After undergoing very complex spinal surgeries, and despite the use of internal fixation, the spine may not be satisfactorily stabilized. The reason for this may have to do with the severity of the instability, the lack of bone quality, the location of the surgery, or the nature of the deformity. In this situation, a rigid brace may be needed. Here again, the brace is specifically for immobilization and support. It should be worn whenever the patient is out of bed for more than 10 minutes. This brace will be worn for approximately three months after surgery. Your surgeon will let you know if such a brace is necessary.

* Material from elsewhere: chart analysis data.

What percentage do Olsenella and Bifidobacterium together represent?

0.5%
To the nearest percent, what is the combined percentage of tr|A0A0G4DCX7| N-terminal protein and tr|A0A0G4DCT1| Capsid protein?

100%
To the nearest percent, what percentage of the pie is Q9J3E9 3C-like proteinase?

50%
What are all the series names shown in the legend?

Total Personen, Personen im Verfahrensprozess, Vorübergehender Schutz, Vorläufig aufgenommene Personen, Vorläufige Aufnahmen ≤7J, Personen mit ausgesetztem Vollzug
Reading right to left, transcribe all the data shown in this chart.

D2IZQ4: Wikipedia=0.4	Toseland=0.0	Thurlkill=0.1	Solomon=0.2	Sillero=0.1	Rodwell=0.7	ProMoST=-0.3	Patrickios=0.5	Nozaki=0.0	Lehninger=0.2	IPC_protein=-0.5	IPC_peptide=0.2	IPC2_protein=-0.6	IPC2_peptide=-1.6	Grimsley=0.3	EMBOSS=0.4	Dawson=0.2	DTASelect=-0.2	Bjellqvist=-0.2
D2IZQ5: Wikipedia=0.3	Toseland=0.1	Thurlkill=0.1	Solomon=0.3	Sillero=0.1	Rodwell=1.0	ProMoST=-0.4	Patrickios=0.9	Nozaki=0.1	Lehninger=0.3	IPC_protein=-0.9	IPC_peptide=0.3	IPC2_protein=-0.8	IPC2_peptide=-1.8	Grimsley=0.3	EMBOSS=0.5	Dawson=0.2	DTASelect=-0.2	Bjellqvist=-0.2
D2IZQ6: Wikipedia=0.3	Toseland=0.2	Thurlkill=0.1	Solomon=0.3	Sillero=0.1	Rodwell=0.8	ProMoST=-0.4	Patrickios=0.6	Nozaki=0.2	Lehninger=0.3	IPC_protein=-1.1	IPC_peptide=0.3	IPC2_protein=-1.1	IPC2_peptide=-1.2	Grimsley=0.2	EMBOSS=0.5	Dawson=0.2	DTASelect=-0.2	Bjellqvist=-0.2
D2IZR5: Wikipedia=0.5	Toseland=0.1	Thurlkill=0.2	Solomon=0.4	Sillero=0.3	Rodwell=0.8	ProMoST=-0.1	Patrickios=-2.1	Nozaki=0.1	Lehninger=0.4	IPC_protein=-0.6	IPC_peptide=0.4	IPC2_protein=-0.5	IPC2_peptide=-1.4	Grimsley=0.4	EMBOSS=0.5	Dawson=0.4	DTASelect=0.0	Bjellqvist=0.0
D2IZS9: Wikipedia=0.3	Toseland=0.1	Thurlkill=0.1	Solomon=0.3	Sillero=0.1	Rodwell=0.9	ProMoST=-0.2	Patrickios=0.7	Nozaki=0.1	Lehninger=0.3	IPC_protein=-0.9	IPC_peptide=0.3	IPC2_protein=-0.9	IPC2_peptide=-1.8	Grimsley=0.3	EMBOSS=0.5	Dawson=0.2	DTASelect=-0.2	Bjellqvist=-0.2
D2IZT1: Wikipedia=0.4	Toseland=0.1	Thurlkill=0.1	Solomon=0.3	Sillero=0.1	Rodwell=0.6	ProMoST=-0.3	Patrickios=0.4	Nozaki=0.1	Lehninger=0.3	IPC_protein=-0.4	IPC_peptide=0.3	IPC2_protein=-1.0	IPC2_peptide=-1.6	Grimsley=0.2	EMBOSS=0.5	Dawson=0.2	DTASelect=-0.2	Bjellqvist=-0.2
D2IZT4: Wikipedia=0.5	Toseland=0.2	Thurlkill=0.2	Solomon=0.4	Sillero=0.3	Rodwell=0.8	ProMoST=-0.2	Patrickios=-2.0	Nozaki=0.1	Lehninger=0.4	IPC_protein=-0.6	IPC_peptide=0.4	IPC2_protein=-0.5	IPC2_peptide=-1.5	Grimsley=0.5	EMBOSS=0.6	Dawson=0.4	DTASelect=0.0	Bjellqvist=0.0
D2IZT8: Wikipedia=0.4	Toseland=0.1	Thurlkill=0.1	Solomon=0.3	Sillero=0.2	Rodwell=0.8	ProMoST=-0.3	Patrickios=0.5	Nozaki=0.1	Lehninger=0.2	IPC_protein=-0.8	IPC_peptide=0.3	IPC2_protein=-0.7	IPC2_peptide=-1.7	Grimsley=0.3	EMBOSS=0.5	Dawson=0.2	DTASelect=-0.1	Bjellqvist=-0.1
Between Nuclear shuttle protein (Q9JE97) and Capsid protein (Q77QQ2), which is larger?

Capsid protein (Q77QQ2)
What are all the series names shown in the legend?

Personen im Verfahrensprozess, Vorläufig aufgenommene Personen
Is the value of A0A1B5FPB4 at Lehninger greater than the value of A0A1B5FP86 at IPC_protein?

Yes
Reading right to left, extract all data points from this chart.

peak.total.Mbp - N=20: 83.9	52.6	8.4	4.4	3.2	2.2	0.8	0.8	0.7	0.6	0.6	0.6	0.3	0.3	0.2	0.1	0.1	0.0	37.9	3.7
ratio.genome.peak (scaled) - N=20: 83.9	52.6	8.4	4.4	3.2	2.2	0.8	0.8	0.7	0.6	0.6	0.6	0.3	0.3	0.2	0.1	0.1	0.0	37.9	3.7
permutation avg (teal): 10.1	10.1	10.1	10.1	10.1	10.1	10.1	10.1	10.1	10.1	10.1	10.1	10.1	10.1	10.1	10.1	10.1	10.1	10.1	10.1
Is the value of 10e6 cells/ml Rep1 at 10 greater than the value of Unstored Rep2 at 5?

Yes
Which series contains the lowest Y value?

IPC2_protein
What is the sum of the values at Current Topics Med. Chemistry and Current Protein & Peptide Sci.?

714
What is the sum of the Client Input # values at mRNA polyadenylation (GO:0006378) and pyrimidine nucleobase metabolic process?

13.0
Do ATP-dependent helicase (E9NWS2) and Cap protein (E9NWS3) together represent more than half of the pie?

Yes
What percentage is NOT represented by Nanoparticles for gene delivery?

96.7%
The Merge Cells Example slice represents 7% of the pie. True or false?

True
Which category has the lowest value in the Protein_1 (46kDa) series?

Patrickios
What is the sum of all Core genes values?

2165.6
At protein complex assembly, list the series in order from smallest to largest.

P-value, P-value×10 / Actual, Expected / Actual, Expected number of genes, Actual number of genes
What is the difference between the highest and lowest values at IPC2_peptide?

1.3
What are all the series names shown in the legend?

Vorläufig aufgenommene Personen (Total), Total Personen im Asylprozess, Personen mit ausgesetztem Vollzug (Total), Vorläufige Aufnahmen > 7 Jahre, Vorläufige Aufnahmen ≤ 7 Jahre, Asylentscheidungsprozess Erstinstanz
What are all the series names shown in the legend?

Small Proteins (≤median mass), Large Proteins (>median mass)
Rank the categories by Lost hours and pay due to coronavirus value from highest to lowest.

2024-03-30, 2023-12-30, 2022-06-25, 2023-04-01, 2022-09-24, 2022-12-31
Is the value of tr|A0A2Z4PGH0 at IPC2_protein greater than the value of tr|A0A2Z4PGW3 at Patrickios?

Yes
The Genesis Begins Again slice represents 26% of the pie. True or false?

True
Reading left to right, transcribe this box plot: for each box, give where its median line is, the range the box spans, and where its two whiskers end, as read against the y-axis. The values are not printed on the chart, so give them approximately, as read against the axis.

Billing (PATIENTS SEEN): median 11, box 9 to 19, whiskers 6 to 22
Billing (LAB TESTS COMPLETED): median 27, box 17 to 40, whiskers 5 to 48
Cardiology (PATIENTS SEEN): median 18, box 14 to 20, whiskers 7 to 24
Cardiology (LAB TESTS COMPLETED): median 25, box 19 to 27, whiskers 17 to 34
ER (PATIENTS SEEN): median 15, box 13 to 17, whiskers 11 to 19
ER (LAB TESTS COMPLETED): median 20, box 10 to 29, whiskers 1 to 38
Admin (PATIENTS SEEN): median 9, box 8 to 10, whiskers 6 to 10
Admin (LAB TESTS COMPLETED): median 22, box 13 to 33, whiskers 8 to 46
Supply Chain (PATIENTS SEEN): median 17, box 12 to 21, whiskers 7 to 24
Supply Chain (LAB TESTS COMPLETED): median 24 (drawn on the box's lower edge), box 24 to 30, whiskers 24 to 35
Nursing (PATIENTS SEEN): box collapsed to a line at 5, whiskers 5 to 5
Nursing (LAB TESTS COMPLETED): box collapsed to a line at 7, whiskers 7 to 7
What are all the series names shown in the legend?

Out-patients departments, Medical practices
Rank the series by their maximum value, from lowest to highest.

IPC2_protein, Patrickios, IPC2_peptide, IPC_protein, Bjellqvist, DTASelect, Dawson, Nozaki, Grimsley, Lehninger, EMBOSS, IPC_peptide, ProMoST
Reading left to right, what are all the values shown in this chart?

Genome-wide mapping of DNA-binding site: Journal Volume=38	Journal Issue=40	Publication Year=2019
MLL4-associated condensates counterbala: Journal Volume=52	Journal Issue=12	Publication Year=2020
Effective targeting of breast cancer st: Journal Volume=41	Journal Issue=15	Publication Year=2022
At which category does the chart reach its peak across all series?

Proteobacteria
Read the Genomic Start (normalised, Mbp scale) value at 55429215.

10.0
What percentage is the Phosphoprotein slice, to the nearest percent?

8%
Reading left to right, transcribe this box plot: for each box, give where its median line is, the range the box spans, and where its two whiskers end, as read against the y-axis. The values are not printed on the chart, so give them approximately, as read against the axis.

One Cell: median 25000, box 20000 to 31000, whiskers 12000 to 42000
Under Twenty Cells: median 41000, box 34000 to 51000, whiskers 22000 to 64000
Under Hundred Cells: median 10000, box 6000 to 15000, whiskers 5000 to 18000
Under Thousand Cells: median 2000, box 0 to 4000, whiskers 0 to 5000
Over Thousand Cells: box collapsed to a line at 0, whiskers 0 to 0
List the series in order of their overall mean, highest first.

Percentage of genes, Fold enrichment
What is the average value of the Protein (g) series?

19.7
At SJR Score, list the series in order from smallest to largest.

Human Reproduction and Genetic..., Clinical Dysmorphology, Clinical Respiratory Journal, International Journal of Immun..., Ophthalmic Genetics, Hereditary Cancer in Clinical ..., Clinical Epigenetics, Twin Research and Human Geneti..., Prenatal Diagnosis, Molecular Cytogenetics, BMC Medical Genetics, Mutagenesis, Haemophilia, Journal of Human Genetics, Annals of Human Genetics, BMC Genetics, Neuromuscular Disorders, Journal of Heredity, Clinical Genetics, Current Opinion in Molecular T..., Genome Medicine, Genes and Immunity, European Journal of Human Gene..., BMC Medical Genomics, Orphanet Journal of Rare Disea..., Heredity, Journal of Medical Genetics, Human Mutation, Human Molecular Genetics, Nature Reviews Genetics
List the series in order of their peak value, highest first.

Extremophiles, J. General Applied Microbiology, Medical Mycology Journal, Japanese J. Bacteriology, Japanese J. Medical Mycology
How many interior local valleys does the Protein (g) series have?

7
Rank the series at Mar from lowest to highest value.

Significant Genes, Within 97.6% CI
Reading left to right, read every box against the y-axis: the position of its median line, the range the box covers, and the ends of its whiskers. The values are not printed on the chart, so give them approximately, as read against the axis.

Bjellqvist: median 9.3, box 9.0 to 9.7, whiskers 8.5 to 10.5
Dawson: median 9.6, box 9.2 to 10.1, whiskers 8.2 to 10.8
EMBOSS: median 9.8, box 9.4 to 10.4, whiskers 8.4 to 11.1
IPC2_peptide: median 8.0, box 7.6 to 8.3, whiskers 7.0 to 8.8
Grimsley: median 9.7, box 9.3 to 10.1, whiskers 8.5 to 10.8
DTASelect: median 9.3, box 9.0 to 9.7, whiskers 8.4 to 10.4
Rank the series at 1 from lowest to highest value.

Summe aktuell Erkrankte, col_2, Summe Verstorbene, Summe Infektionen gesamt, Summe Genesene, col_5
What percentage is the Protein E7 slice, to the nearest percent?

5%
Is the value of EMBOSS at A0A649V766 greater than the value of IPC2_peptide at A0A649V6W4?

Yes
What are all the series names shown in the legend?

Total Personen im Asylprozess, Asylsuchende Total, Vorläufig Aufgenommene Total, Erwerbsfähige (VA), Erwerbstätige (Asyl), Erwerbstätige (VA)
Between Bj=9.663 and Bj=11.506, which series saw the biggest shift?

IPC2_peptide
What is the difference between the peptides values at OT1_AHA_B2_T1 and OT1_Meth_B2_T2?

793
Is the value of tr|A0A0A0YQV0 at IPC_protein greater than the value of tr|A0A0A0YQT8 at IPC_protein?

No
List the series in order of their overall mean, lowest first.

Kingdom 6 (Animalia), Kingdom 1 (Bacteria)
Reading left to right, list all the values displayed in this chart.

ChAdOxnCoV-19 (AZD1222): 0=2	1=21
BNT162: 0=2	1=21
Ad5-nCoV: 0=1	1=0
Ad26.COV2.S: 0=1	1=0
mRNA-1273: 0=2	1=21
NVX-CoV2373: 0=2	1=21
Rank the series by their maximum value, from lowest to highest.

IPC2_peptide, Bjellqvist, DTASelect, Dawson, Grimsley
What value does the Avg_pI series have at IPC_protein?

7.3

Rigid braces are also used for the correction of scoliosis in the growing adolescent. These braces are very specific in nature and are used until the adolescent has finished growing (usually to about 16 years of age). Use of a brace does not always control the scoliosis curvature. Indeed, the curvature in very aggressive scoliosis can continue to progress despite bracing. Under such circumstances, surgery to correct the scoliosis may eventually be necessary despite many years of bracing. Ideally however, the brace may replace the need for surgery.

The brace for scoliosis is a rigid plastic brace and must be worn 18 out of 24 hours per day. Ongoing brace adjustments are necessary to maximize the scoliosis correction. If you are required to wear a brace to treat adolescent scoliosis, it will be necessary to visit the clinic every three months.

In rare circumstances, very restrictive braces that utilize thigh cuff extensions to control the pelvis are needed. This type of brace is worn to treat a very specific situation, such as a patient who has undergone pelvic fusion where the bone quality is questionable. These patients are at a unique risk. Should such a situation arise, it will be candidly discussed with you.


Braces can be an essential component to the successful treatment of your spinal disorder. Although braces may require you to restrict some activities or form different habits, the support braces provide will speed your healing and may prevent further injury. Please discuss any concerns you have about braces with your physician.